Extracted data entries:
_ _ _ _ _
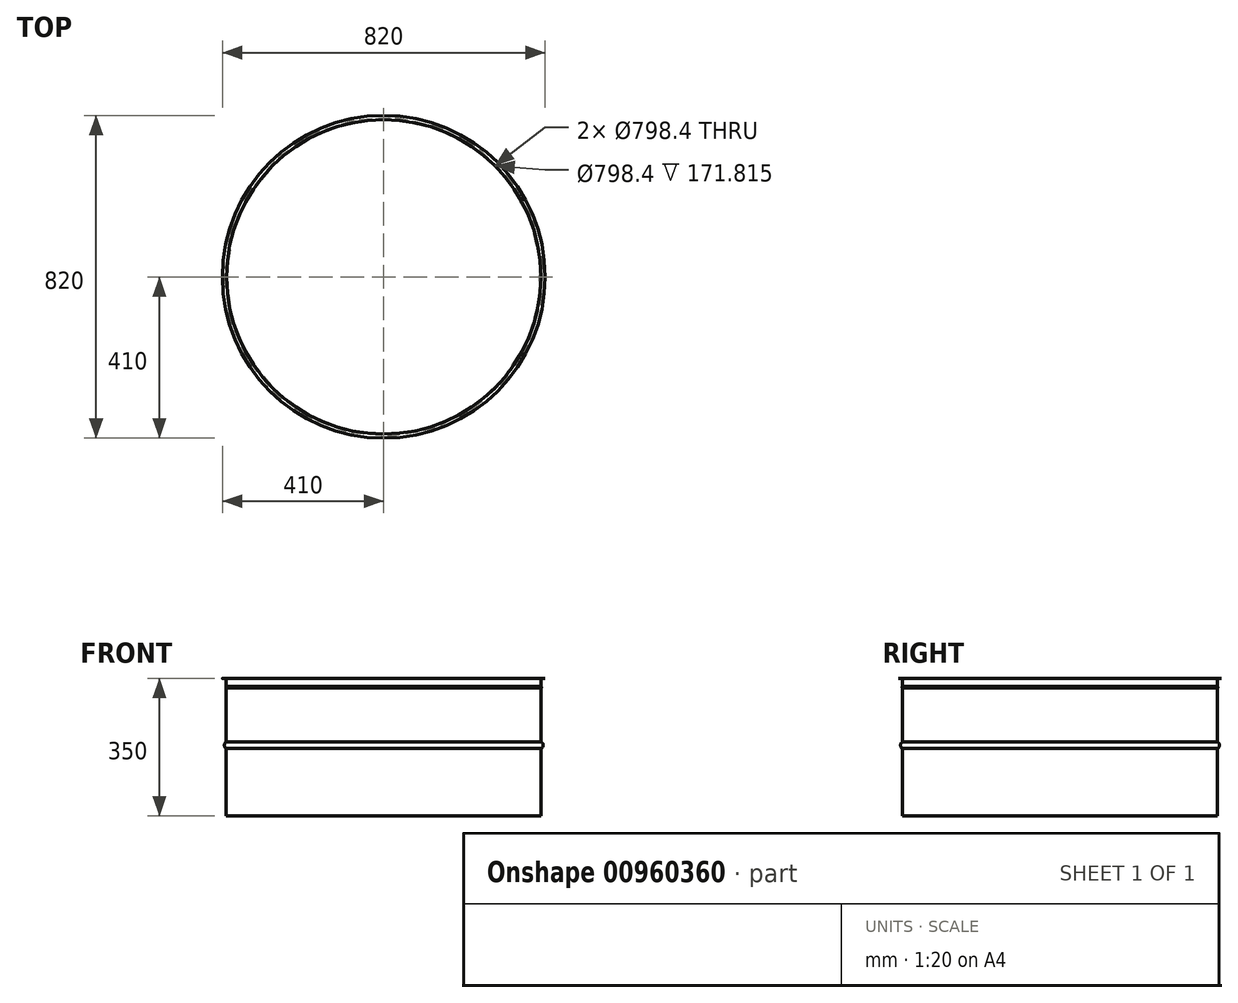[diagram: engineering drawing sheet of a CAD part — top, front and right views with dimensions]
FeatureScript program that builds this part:
annotation { "Feature Type Name" : "Feature", "Feature Type Description" : "" }
export const myFeature = defineFeature(function(context is Context, id is Id, definition is map)
    precondition{}
    {
        {
            var Q0;
            Q0=qCreatedBy(makeId("Front.planeOp"),FACE);
            var sketch = newSketch(context, id + "F0", { "sketchPlane" : qUnion([Q0])});
            skLineSegment(sketch, "E0", {"start": v(0, 0) * mm, "end": v(0, 350) * mm, "construction": true});
            skLineSegment(sketch, "E1", {"start": v(0, 350) * mm, "end": v(400, 350) * mm, "construction": true});
            skLineSegment(sketch, "E2", {"start": v(410, 350) * mm, "end": v(410, 349.2) * mm});
            skLineSegment(sketch, "E3", {"start": v(400, 0) * mm, "end": v(0, 0) * mm, "construction": true});
            skLineSegment(sketch, "E4", {"start": v(410, 349.2) * mm, "end": v(400.8, 349.2) * mm});
            skLineSegment(sketch, "E5", {"start": v(400, 348.4) * mm, "end": v(400, 328.73) * mm});
            skArc(sketch, "E6", {"start": v(400, 325.27) * mm, "mid": v(401, 327) * mm, "end": v(400, 328.73) * mm});
            skLineSegment(sketch, "E7.trimOffspring", {"start": v(400, 325.27) * mm, "end": v(400, 188.66) * mm});
            skArc(sketch, "E8", {"start": v(400, 171.34) * mm, "mid": v(405, 180) * mm, "end": v(400, 188.66) * mm});
            skLineSegment(sketch, "E9.trimOffspring", {"start": v(400, 171.34) * mm, "end": v(400, 0) * mm});
            skLineSegment(sketch, "E10", {"start": v(400, 349.2) * mm, "end": v(400, 350) * mm, "construction": true});
            skLineSegment(sketch, "E11.0", {"start": v(399.2, 171.81) * mm, "end": v(399.2, 0) * mm});
            skLineSegment(sketch, "E11.1", {"start": v(399.2, 348.4) * mm, "end": v(399.2, 328.18) * mm});
            skArc(sketch, "E11.2", {"start": v(399.2, 325.82) * mm, "mid": v(400.2, 327) * mm, "end": v(399.2, 328.18) * mm});
            skLineSegment(sketch, "E11.3", {"start": v(399.2, 325.82) * mm, "end": v(399.2, 188.19) * mm});
            skArc(sketch, "E11.4", {"start": v(399.2, 171.81) * mm, "mid": v(404.2, 180) * mm, "end": v(399.2, 188.19) * mm});
            skLineSegment(sketch, "E12", {"start": v(400.8, 350) * mm, "end": v(410, 350) * mm});
            skLineSegment(sketch, "E13", {"start": v(399.2, 0) * mm, "end": v(400, 0) * mm});
            skPoint(sketch, "E14.visualSharp", {"position": v(399.2, 350) * mm});
            skArc(sketch, "E14.filletArc", {"start": v(400.8, 350) * mm, "mid": v(399.67, 349.53) * mm, "end": v(399.2, 348.4) * mm});
            skPoint(sketch, "E15.visualSharp", {"position": v(400, 349.2) * mm});
            skArc(sketch, "E15.filletArc", {"start": v(400.8, 349.2) * mm, "mid": v(400.23, 348.97) * mm, "end": v(400, 348.4) * mm});
            skSolve(sketch);
        }
        {
            var Q0;
            Q0=makeQuery(id+"F0.imprint","IMPRINT",FACE,{"disambiguationData":[TD([[makeQuery(id+"F0.imprint","IMPRINT",EDGE,{"derivedFrom":sQuery(id+"F0.wireOp",EDGE,"E2")}),-1.0]])]});
            var Q1;
            Q1=sQuery(id+"F0.wireOp",EDGE,"E0");
            revolve(context, id + "F1", {"surfaceOperationType" : NewSurfaceOperationType.NEW, "entities" : qUnion([Q0]), "axis" : qUnion([Q1]), "revolveType" : RevolveType.FULL});
        }
    });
_ _ _ _ _
> What is needed: Rewrite everything from the start of the data down through the line containing "var sketch = newSketch(context, id", substituting "frontPlane" for every "Q0" and leaving all else as it is. Omit the pictures from your answer.

> Task output:
[diagram: engineering drawing sheet of a CAD part — top, front and right views with dimensions]
FeatureScript program that builds this part:
annotation { "Feature Type Name" : "Feature", "Feature Type Description" : "" }
export const myFeature = defineFeature(function(context is Context, id is Id, definition is map)
    precondition{}
    {
        {
            var frontPlane;
            frontPlane=qCreatedBy(makeId("Front.planeOp"),FACE);
            var sketch = newSketch(context, id + "F0", { "sketchPlane" : qUnion([frontPlane])});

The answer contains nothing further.